%%

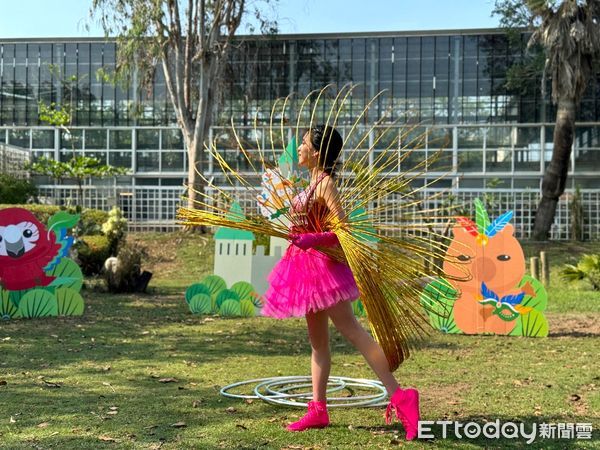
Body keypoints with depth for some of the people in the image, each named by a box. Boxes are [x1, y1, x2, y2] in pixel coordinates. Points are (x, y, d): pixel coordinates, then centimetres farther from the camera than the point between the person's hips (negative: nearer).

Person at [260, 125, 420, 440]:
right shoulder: (315, 181, 12)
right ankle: (318, 410, 18)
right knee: (317, 341, 12)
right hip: (309, 265, 10)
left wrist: (311, 240, -31)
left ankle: (399, 397, -15)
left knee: (352, 331, -14)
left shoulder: (325, 184, -14)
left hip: (323, 264, -10)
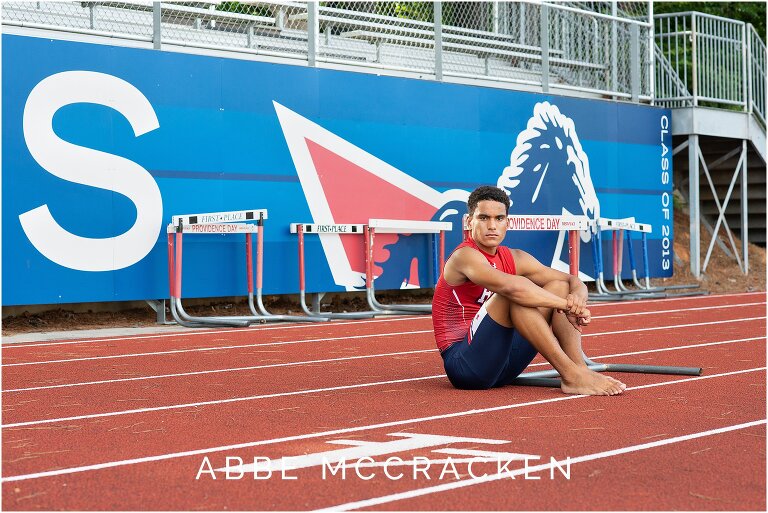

%%

EXERCISE AIM: Rescale the lines above by writing all of them out again, requests included, with every number in the answers (the x and y pixel coordinates and the depth values) multiplied by 1.6 and rounded to a whole number, halves rounding up. Leave the pictures out.

YOUR RESPONSE:
Body keypoints with depth for some of the people in the image, each named by a box. Boxes are [x1, y1, x2, y2] in pixel coordinates. Points are (x, y, d): pixel coordinates, then centimetres farther from the camera than the point between the person's hips (negative: nearer).

Person at [260, 125, 420, 440]:
right shoulder: (504, 290, 19)
right ankle: (509, 656, 29)
right knee: (507, 546, 19)
right hip: (494, 424, 16)
left wrist: (498, 384, -50)
left ankle: (638, 635, -24)
left knee: (563, 530, -22)
left shoulder: (520, 294, -22)
left hip: (517, 422, -16)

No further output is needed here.